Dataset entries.
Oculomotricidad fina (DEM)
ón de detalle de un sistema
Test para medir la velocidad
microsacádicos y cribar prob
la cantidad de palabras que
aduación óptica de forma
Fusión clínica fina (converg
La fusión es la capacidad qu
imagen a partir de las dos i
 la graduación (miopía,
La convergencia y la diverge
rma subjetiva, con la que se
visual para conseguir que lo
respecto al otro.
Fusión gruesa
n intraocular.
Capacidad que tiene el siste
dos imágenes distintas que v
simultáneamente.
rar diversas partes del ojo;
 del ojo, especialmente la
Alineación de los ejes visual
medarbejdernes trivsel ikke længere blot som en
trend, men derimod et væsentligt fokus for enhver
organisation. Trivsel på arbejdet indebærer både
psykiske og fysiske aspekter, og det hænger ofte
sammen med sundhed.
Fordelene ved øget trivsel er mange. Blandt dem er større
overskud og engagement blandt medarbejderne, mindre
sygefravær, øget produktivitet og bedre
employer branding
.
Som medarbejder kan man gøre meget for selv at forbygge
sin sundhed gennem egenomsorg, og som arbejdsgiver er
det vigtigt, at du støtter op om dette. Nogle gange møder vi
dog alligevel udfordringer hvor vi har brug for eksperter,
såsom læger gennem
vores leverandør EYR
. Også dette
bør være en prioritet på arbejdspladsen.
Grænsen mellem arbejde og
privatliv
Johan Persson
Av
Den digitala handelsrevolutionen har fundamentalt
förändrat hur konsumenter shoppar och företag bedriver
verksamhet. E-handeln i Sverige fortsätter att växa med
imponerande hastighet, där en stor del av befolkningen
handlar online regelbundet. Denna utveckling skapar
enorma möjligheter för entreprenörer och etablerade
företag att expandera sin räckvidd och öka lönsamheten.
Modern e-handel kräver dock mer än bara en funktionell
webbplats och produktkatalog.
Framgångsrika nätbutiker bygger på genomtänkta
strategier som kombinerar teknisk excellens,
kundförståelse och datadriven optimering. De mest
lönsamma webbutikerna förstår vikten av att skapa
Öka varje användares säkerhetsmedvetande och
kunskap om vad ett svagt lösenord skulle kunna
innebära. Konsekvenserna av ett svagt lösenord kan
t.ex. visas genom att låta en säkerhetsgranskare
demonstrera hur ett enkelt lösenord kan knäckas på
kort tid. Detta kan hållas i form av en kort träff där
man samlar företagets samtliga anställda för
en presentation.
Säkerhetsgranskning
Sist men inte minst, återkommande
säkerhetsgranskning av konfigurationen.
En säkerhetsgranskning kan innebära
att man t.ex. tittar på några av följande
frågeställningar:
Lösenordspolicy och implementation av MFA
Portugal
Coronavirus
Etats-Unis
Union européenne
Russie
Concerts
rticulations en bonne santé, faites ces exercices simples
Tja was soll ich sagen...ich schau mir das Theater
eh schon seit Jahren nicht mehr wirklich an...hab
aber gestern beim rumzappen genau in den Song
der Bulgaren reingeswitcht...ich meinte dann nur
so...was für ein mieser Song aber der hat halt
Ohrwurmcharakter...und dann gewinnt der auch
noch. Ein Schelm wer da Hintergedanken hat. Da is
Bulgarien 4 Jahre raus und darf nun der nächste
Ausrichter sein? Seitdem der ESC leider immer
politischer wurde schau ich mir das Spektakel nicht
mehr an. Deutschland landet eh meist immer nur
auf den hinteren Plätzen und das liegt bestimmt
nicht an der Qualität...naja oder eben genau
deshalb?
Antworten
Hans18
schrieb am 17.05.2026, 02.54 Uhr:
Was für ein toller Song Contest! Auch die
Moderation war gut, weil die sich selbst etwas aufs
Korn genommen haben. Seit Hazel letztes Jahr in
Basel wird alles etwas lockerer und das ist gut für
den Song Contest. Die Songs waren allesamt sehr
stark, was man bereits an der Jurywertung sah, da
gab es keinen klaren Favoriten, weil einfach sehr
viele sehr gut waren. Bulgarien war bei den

TASK BRIEF.
A verbatim copy of all the records is to be produced.

ANSWER.
Oculomotricidad fina (DEM)
ón de detalle de un sistema
Test para medir la velocidad
microsacádicos y cribar prob
la cantidad de palabras que
aduación óptica de forma
Fusión clínica fina (converg
La fusión es la capacidad qu
imagen a partir de las dos i
 la graduación (miopía,
La convergencia y la diverge
rma subjetiva, con la que se
visual para conseguir que lo
respecto al otro.
Fusión gruesa
n intraocular.
Capacidad que tiene el siste
dos imágenes distintas que v
simultáneamente.
rar diversas partes del ojo;
 del ojo, especialmente la
Alineación de los ejes visual
medarbejdernes trivsel ikke længere blot som en
trend, men derimod et væsentligt fokus for enhver
organisation. Trivsel på arbejdet indebærer både
psykiske og fysiske aspekter, og det hænger ofte
sammen med sundhed.
Fordelene ved øget trivsel er mange. Blandt dem er større
overskud og engagement blandt medarbejderne, mindre
sygefravær, øget produktivitet og bedre
employer branding
.
Som medarbejder kan man gøre meget for selv at forbygge
sin sundhed gennem egenomsorg, og som arbejdsgiver er
det vigtigt, at du støtter op om dette. Nogle gange møder vi
dog alligevel udfordringer hvor vi har brug for eksperter,
såsom læger gennem
vores leverandør EYR
. Også dette
bør være en prioritet på arbejdspladsen.
Grænsen mellem arbejde og
privatliv
Johan Persson
Av
Den digitala handelsrevolutionen har fundamentalt
förändrat hur konsumenter shoppar och företag bedriver
verksamhet. E-handeln i Sverige fortsätter att växa med
imponerande hastighet, där en stor del av befolkningen
handlar online regelbundet. Denna utveckling skapar
enorma möjligheter för entreprenörer och etablerade
företag att expandera sin räckvidd och öka lönsamheten.
Modern e-handel kräver dock mer än bara en funktionell
webbplats och produktkatalog.
Framgångsrika nätbutiker bygger på genomtänkta
strategier som kombinerar teknisk excellens,
kundförståelse och datadriven optimering. De mest
lönsamma webbutikerna förstår vikten av att skapa
Öka varje användares säkerhetsmedvetande och
kunskap om vad ett svagt lösenord skulle kunna
innebära. Konsekvenserna av ett svagt lösenord kan
t.ex. visas genom att låta en säkerhetsgranskare
demonstrera hur ett enkelt lösenord kan knäckas på
kort tid. Detta kan hållas i form av en kort träff där
man samlar företagets samtliga anställda för
en presentation.
Säkerhetsgranskning
Sist men inte minst, återkommande
säkerhetsgranskning av konfigurationen.
En säkerhetsgranskning kan innebära
att man t.ex. tittar på några av följande
frågeställningar:
Lösenordspolicy och implementation av MFA
Portugal
Coronavirus
Etats-Unis
Union européenne
Russie
Concerts
rticulations en bonne santé, faites ces exercices simples
Tja was soll ich sagen...ich schau mir das Theater
eh schon seit Jahren nicht mehr wirklich an...hab
aber gestern beim rumzappen genau in den Song
der Bulgaren reingeswitcht...ich meinte dann nur
so...was für ein mieser Song aber der hat halt
Ohrwurmcharakter...und dann gewinnt der auch
noch. Ein Schelm wer da Hintergedanken hat. Da is
Bulgarien 4 Jahre raus und darf nun der nächste
Ausrichter sein? Seitdem der ESC leider immer
politischer wurde schau ich mir das Spektakel nicht
mehr an. Deutschland landet eh meist immer nur
auf den hinteren Plätzen und das liegt bestimmt
nicht an der Qualität...naja oder eben genau
deshalb?
Antworten
Hans18
schrieb am 17.05.2026, 02.54 Uhr:
Was für ein toller Song Contest! Auch die
Moderation war gut, weil die sich selbst etwas aufs
Korn genommen haben. Seit Hazel letztes Jahr in
Basel wird alles etwas lockerer und das ist gut für
den Song Contest. Die Songs waren allesamt sehr
stark, was man bereits an der Jurywertung sah, da
gab es keinen klaren Favoriten, weil einfach sehr
viele sehr gut waren. Bulgarien war bei den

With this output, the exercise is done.